Overview of Eviction (Unlawful Detainer) Legal Process

Overview of Unlawful Detainer Legal Actions

Unlawful detainer law in Washington State is characterized by very specific and nuanced procedural rules, which if followed properly, will allow a landlord to evict a problematic tenant. Washington’s Landlord Tenant Act, RCW 59.18, and Washington’s Unlawful Detainer Act, RCW 59.12, contain procedural and legal rules that a landlord must adhere to in an eviction. Failure to properly follow these rules will very likely result in a Judge denying the landlord’s request for an eviction, and ordering them to correct the problem, or potentially even forcing them to start the process over.

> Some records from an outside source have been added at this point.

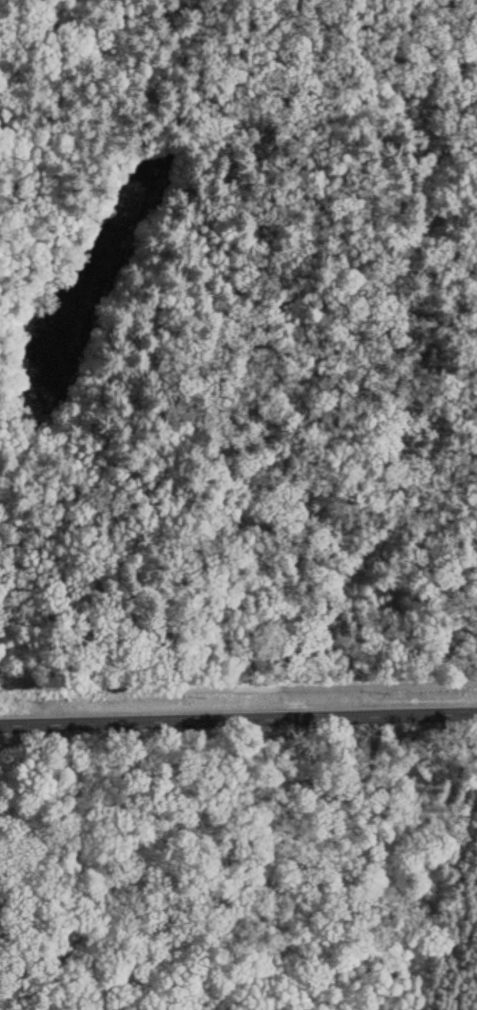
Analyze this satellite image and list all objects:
road: (238, 718)
road: (198, 904)

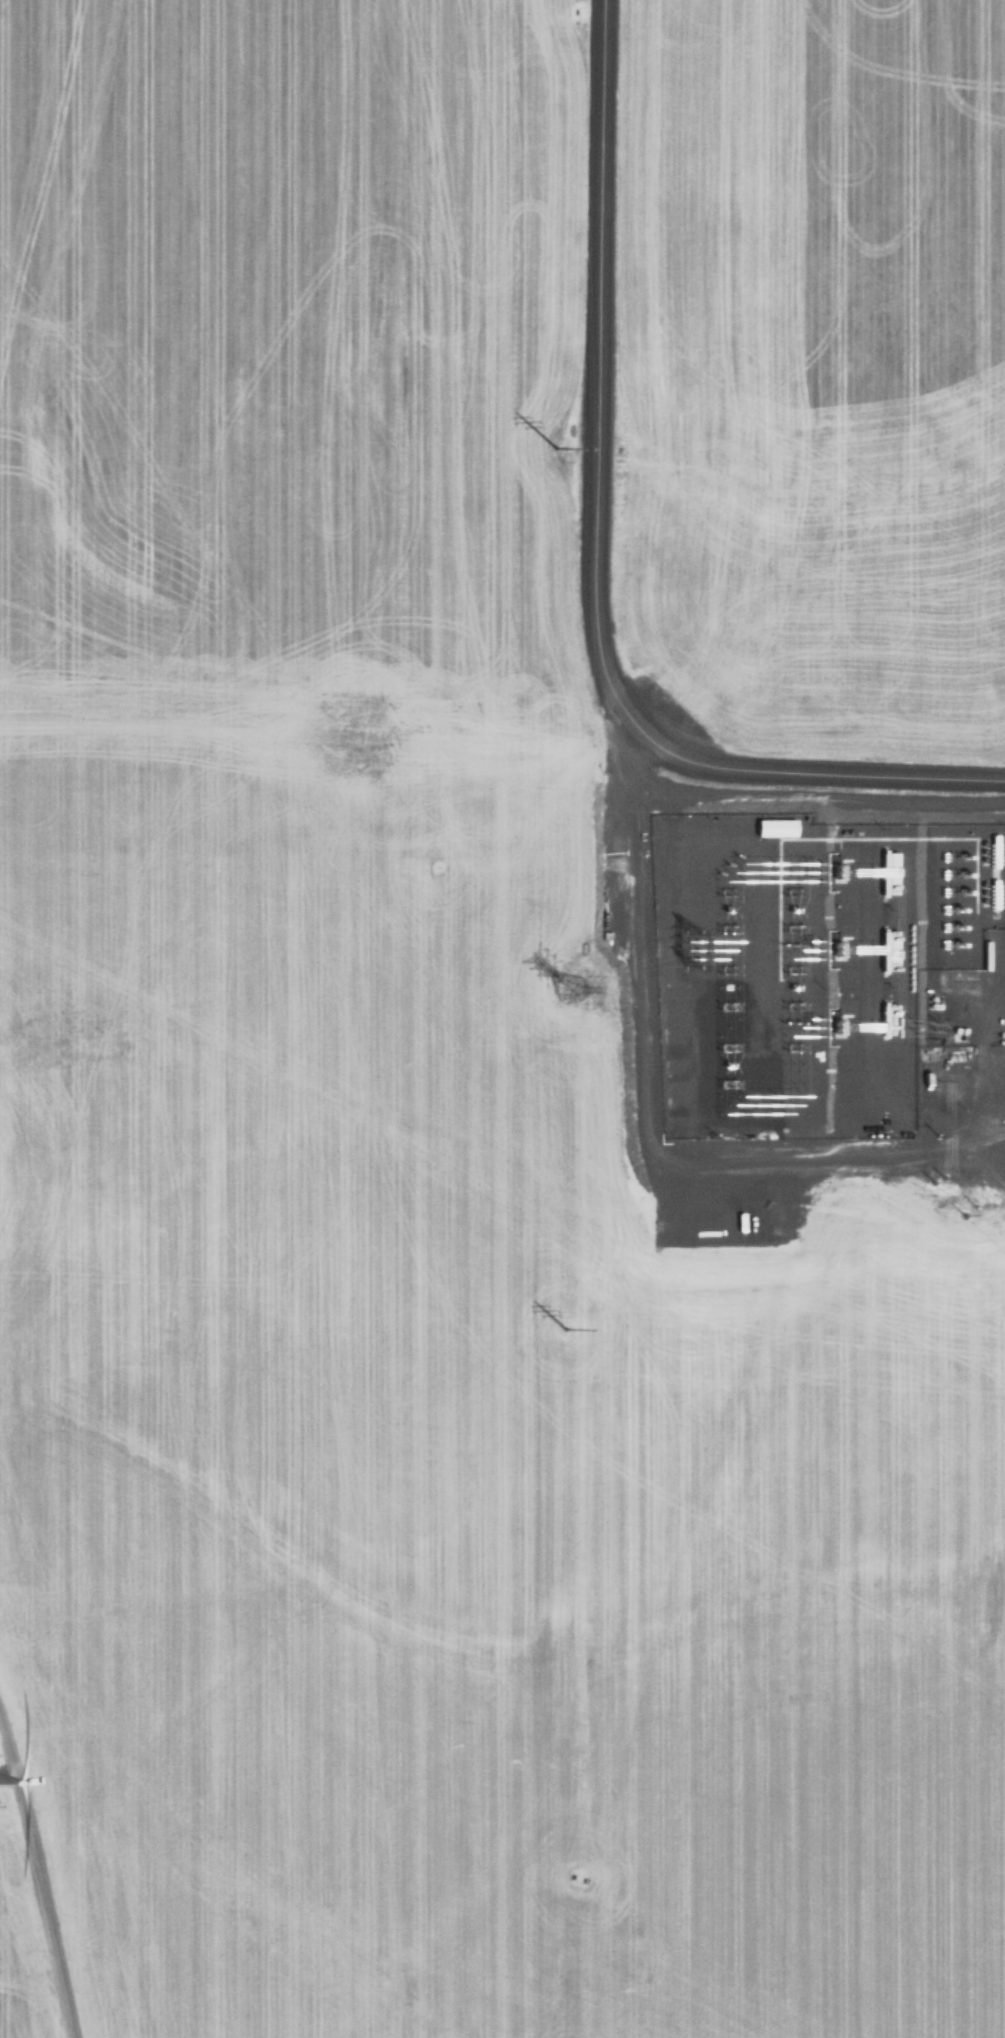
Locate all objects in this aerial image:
power tower: (552, 444)
road: (592, 557)
building: (778, 827)
power substation: (819, 972)
power tower: (569, 996)
power tower: (564, 1333)
road: (36, 1880)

Typically, most evictions occur because a tenant has defaulted on their rental payment requirements under the lease. Once a tenant has failed to pay rent a landlord can initiate the unlawful detainer process by delivering a “Fourteen Day Notice to Pay or Vacate.” This notice gives the tenant fourteen days following the date of delivery/service to pay what is owed or to vacate the premises.

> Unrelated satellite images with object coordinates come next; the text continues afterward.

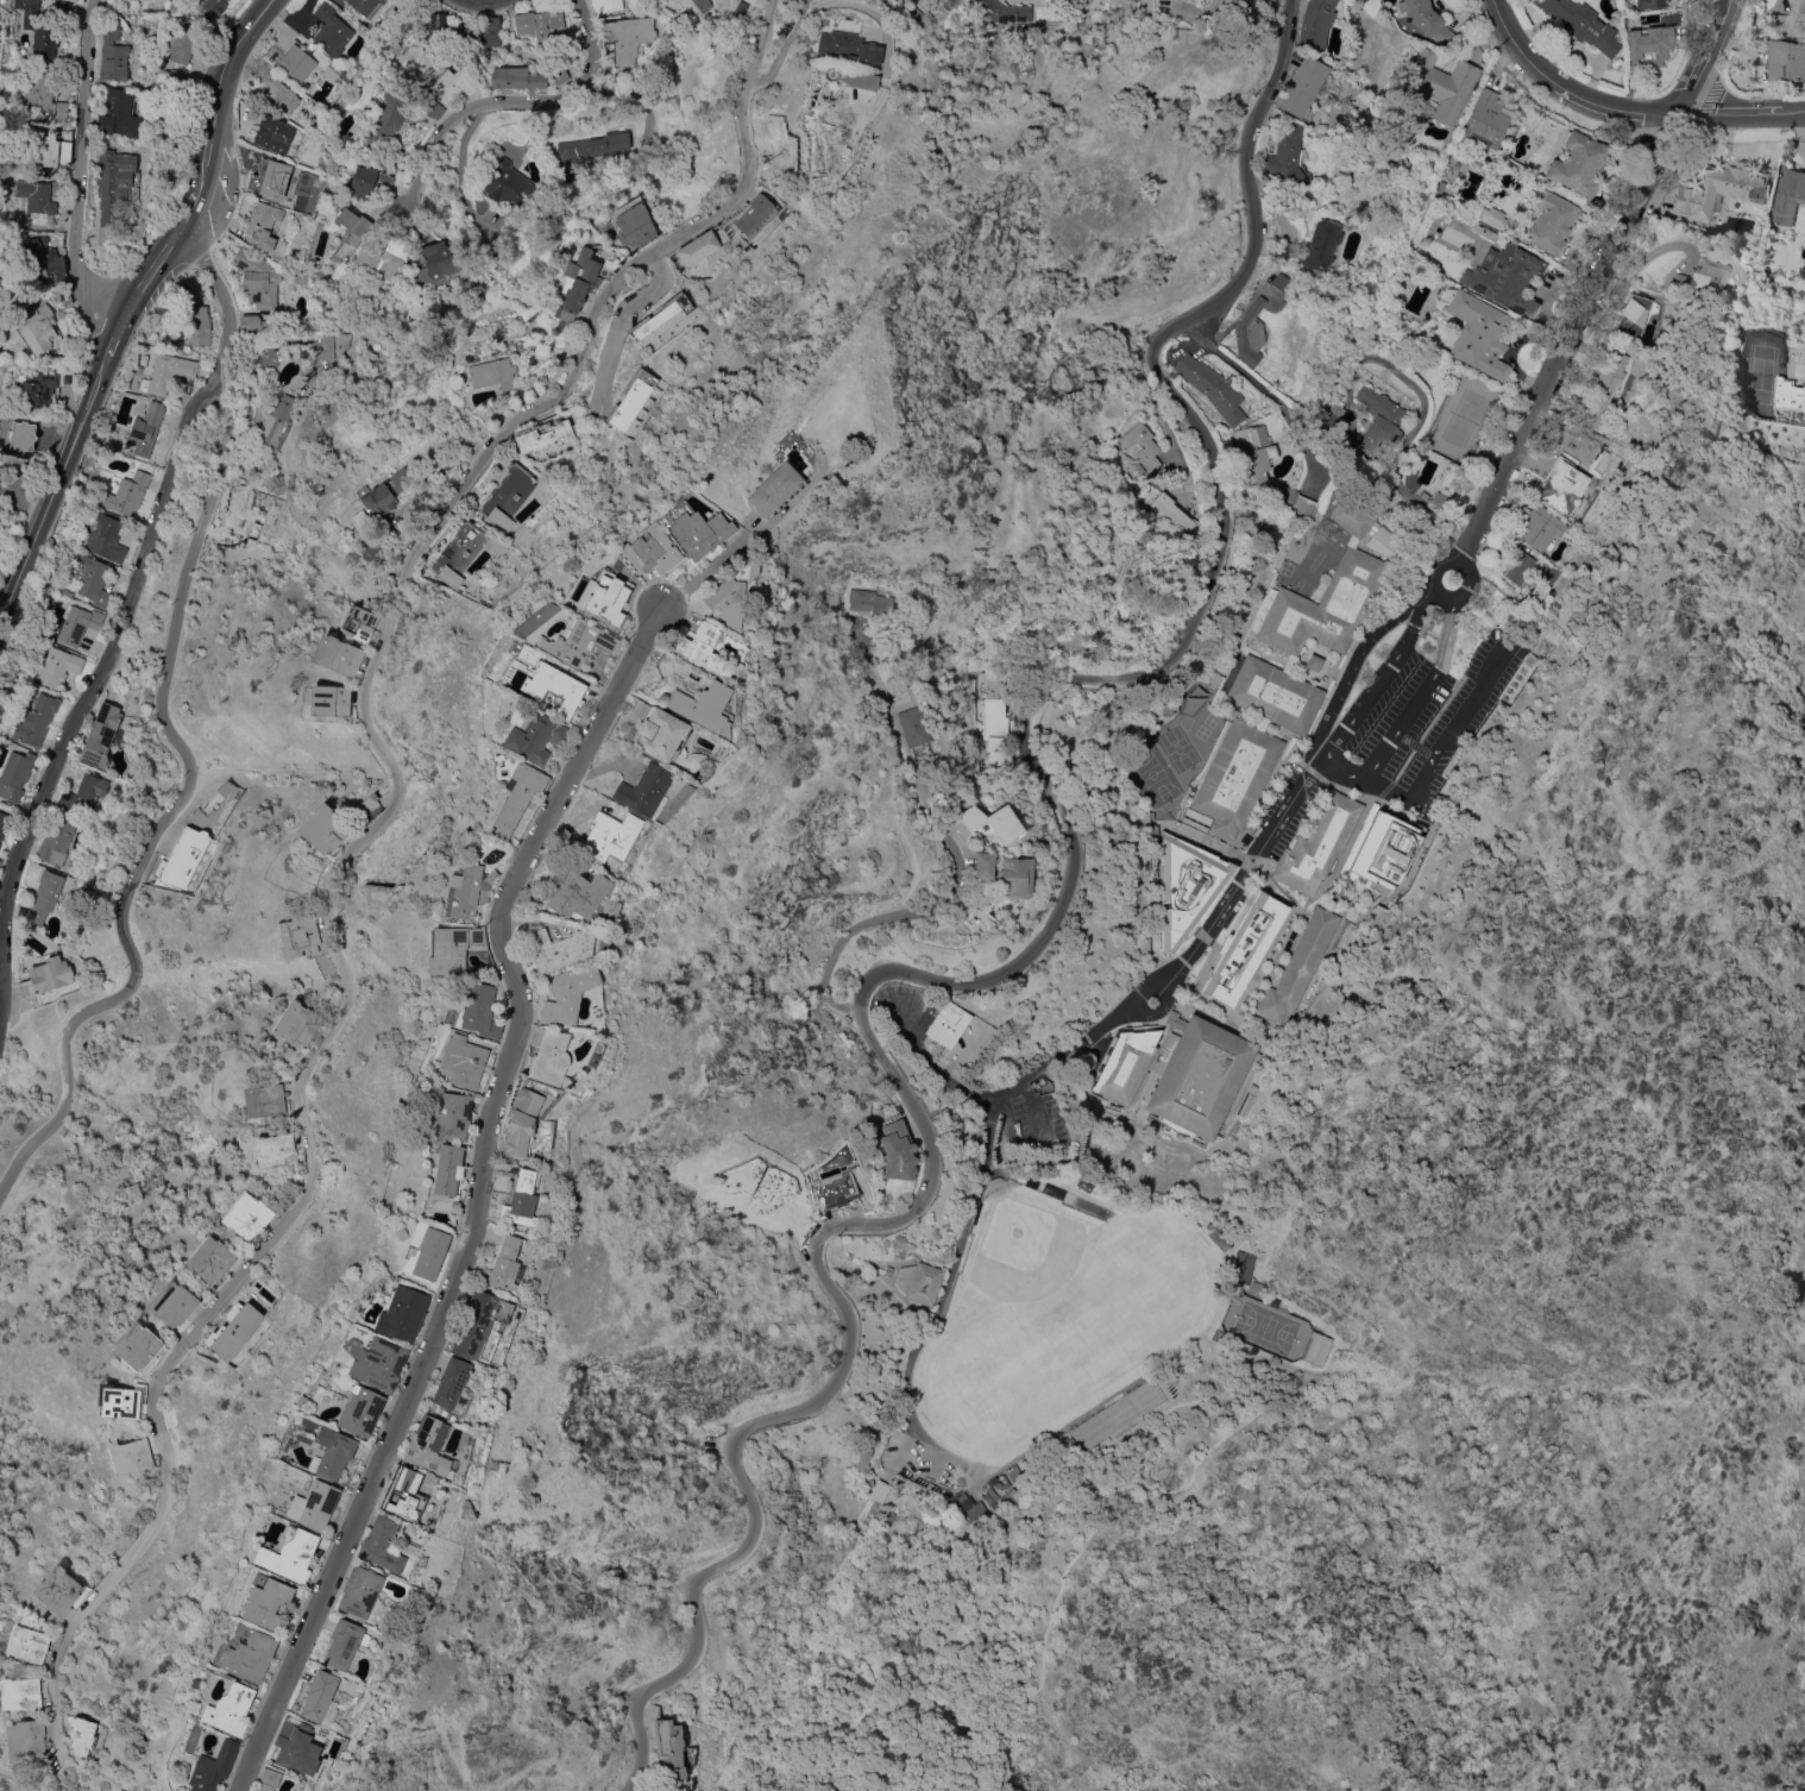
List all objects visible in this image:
building: (1199, 0)
road: (485, 3)
building: (702, 4)
road: (815, 4)
building: (1650, 4)
building: (605, 5)
building: (1145, 5)
building: (63, 6)
building: (171, 6)
building: (363, 6)
building: (209, 7)
building: (739, 9)
building: (1004, 10)
building: (912, 11)
building: (1793, 19)
building: (1426, 20)
building: (1314, 23)
building: (541, 24)
building: (1581, 24)
building: (38, 30)
building: (331, 30)
building: (472, 32)
building: (628, 37)
building: (1649, 43)
building: (182, 46)
building: (845, 47)
building: (113, 55)
building: (1787, 61)
building: (296, 63)
building: (332, 71)
building: (559, 73)
building: (177, 76)
building: (517, 77)
building: (854, 79)
building: (452, 83)
building: (1440, 84)
building: (1302, 87)
building: (276, 90)
building: (42, 94)
road: (507, 99)
building: (433, 109)
road: (1625, 110)
building: (119, 113)
building: (389, 115)
building: (1487, 121)
building: (1396, 128)
building: (273, 133)
building: (821, 147)
building: (588, 151)
building: (53, 152)
building: (165, 152)
building: (1287, 158)
building: (1578, 164)
building: (768, 165)
road: (219, 166)
road: (78, 172)
building: (267, 176)
building: (363, 182)
building: (503, 182)
building: (1719, 189)
building: (113, 191)
building: (40, 194)
building: (1788, 195)
building: (760, 214)
building: (1497, 219)
building: (1550, 222)
building: (632, 223)
building: (262, 224)
building: (349, 232)
building: (1320, 245)
building: (697, 249)
building: (1282, 249)
building: (123, 251)
road: (1649, 252)
building: (495, 253)
building: (293, 258)
building: (384, 259)
building: (440, 259)
building: (44, 260)
building: (1502, 271)
building: (258, 278)
building: (579, 279)
road: (1596, 280)
building: (1704, 280)
building: (1280, 281)
building: (1631, 314)
building: (423, 316)
building: (196, 317)
building: (662, 317)
road: (619, 321)
building: (250, 323)
building: (562, 327)
building: (38, 328)
building: (1250, 334)
building: (1479, 334)
road: (118, 339)
building: (333, 345)
building: (268, 356)
building: (142, 358)
road: (1230, 362)
building: (166, 372)
building: (493, 374)
building: (552, 374)
building: (42, 385)
building: (1606, 385)
building: (1212, 387)
building: (631, 398)
building: (1789, 399)
building: (1336, 411)
building: (1379, 421)
building: (277, 422)
building: (146, 428)
building: (543, 434)
building: (22, 435)
road: (1300, 440)
building: (1576, 448)
building: (1144, 449)
building: (0, 469)
building: (1255, 470)
building: (1411, 479)
building: (770, 489)
building: (1562, 490)
road: (54, 493)
building: (127, 493)
building: (386, 493)
building: (505, 495)
road: (788, 496)
building: (1439, 500)
building: (1168, 512)
building: (360, 519)
building: (245, 524)
building: (1541, 527)
building: (381, 532)
building: (696, 532)
building: (106, 538)
building: (1382, 542)
building: (371, 549)
building: (459, 551)
building: (648, 551)
road: (1443, 558)
building: (1518, 566)
road: (702, 567)
building: (1551, 573)
building: (93, 581)
building: (1124, 590)
building: (1326, 592)
building: (602, 597)
building: (723, 601)
building: (869, 603)
building: (1061, 615)
building: (1025, 618)
road: (1, 621)
building: (359, 623)
building: (75, 624)
building: (1428, 624)
building: (575, 642)
building: (699, 648)
building: (337, 656)
building: (1313, 662)
building: (1290, 664)
building: (58, 669)
building: (1211, 677)
building: (896, 683)
building: (551, 687)
building: (1275, 695)
road: (82, 697)
building: (328, 700)
building: (701, 706)
building: (994, 708)
building: (36, 720)
building: (1261, 723)
building: (913, 726)
building: (657, 733)
building: (528, 734)
building: (101, 735)
road: (182, 747)
road: (1342, 771)
building: (15, 774)
building: (1236, 776)
building: (512, 789)
building: (642, 790)
building: (84, 794)
building: (1193, 818)
building: (1367, 819)
building: (992, 822)
building: (3, 823)
building: (323, 829)
building: (1392, 832)
building: (607, 836)
building: (56, 840)
building: (1323, 846)
building: (1174, 857)
road: (346, 859)
road: (960, 864)
building: (983, 865)
building: (1014, 877)
building: (465, 891)
building: (574, 894)
building: (42, 898)
building: (1306, 906)
building: (297, 936)
building: (1246, 946)
building: (450, 948)
building: (556, 948)
building: (1299, 966)
road: (1004, 971)
building: (44, 978)
building: (565, 993)
building: (1180, 999)
road: (1138, 1006)
building: (473, 1010)
building: (948, 1023)
building: (297, 1025)
building: (548, 1058)
building: (459, 1061)
building: (1181, 1073)
building: (264, 1100)
building: (1246, 1103)
building: (446, 1113)
building: (525, 1126)
building: (1201, 1143)
building: (274, 1149)
building: (898, 1150)
building: (445, 1169)
building: (834, 1187)
building: (1059, 1191)
road: (481, 1197)
building: (519, 1199)
building: (539, 1207)
building: (247, 1215)
building: (1220, 1237)
building: (428, 1253)
building: (210, 1259)
building: (501, 1265)
building: (888, 1271)
building: (920, 1281)
building: (1258, 1286)
building: (1275, 1302)
building: (172, 1303)
building: (401, 1313)
park: (1057, 1316)
building: (479, 1325)
park: (1264, 1326)
building: (232, 1330)
building: (138, 1346)
building: (1317, 1348)
building: (377, 1363)
building: (448, 1382)
building: (120, 1402)
building: (307, 1404)
building: (358, 1410)
building: (1115, 1415)
building: (426, 1446)
building: (331, 1452)
building: (130, 1456)
building: (1014, 1472)
building: (931, 1485)
building: (998, 1485)
building: (956, 1486)
building: (880, 1489)
building: (1007, 1492)
building: (403, 1495)
building: (959, 1497)
road: (1102, 1497)
building: (965, 1503)
building: (313, 1505)
building: (976, 1509)
building: (380, 1545)
building: (288, 1556)
building: (57, 1590)
building: (358, 1591)
building: (265, 1602)
building: (27, 1643)
building: (344, 1645)
building: (248, 1657)
building: (20, 1693)
building: (318, 1698)
building: (192, 1706)
building: (228, 1710)
building: (82, 1736)
building: (25, 1740)
building: (294, 1746)
building: (669, 1750)
building: (212, 1767)
building: (267, 1780)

Proper delivery of this notice is critical. Delivery can be achieved in three ways: (1) By personally handing it to a tenant named in the notice; (2) By personally handing it to someone of suitable age and discretion at the property and by mailing a copy addressed to the tenants; or (3) if no one can be located at the property, by conspicuously posting a copy of the notice and mailing a copy addressed to the tenants. If the matter proceeds to a hearing, the landlord will have to demonstrate proper delivery of the notice.

There are other types of notices for other ways in which tenants’ actions can force a landlord to begin an eviction. This includes a ten day notice for failure to comply with a condition of the lease (other than pay rent), three day notice to correct waste, nuisance, or unlawful business upon the property, and three day notice to vacate after entering without permission or color of title. Finally, the unlawful detainer process can be started if a tenant remains in the property after expiration of the lease term or after a month-to-month tenancy has been properly terminated.

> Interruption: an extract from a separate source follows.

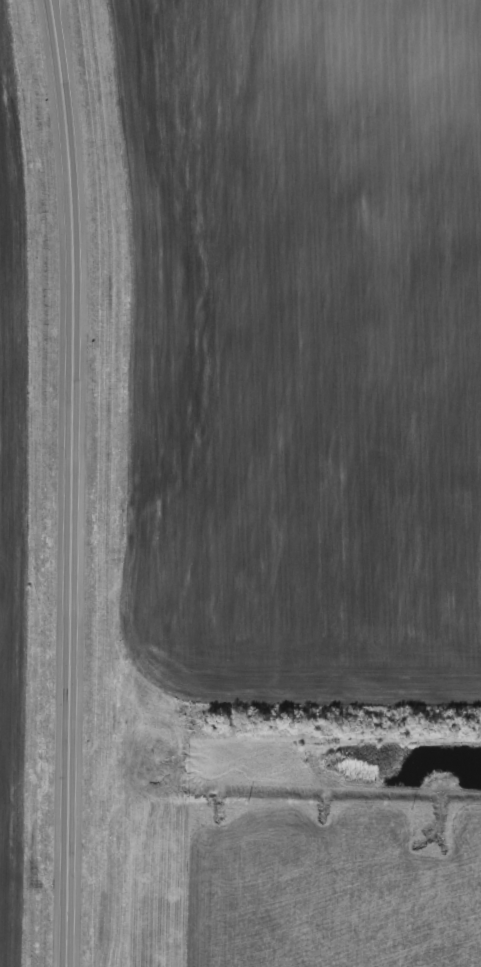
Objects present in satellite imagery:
road: (74, 483)
building: (79, 779)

Once the applicable period of time under the notice has passed, the tenant is unlawfully detaining the property if they have not paid or vacated and the landlord may then start legal proceedings. Typically, this means that the landlord (or more commonly their attorney) will prepare summons and complaint documents, informing the tenant of the landlord’s intention to evict them, and their claim for monetary damages owed to them by the tenant if applicable. These documents must be timely personally served on the tenants, typically by a process server.

The summons will state a deadline for the tenant’s written response and instructions for delivering that response. If the tenant fails to timely respond, the landlord can file the case in the Superior Court and appear in court to seek a default judgment by filing a Motion for Default Judgment and Writ of Restitution. At this hearing, the Judge can issue an Order for a Writ of Restitution and a Default Judgment.

If the tenant does respond to the summons, the landlord must file the case, and appear in court to ask the Court to issue an Order to Show Cause. This Order will contain a hearing date for the Show Cause hearing. This Order must be timely served on the tenants along with the landlord’s motion asking the Court to issue a Writ of Restitution and Monetary Judgment.

At the Show Cause hearing, both sides must appear before the Court and make their arguments for and against the eviction and judgment. It is possible that if the case is very complex, the Court may set the hearing over for an unlawful detainer trial. The Judge will make a ruling to issue a Writ of Restitution if they find that the tenant has unlawfully detained the property and the landlord has adhered to all procedural rules.

Once the court has issued an Order for a Writ, a Writ of Restitution will then be issued by the Clerk of the Court, and must be delivered to the County Sheriff for execution. County Sheriffs in Washington State have their own specific formatting and paperwork requirements for Writs of Restitution, so the landlord must be sure that their documents are in compliance. If the documents are proper, the Sheriff’s Department will deliver and execute the writ, and will coordinate with the landlord to hand over possession back to the landlord.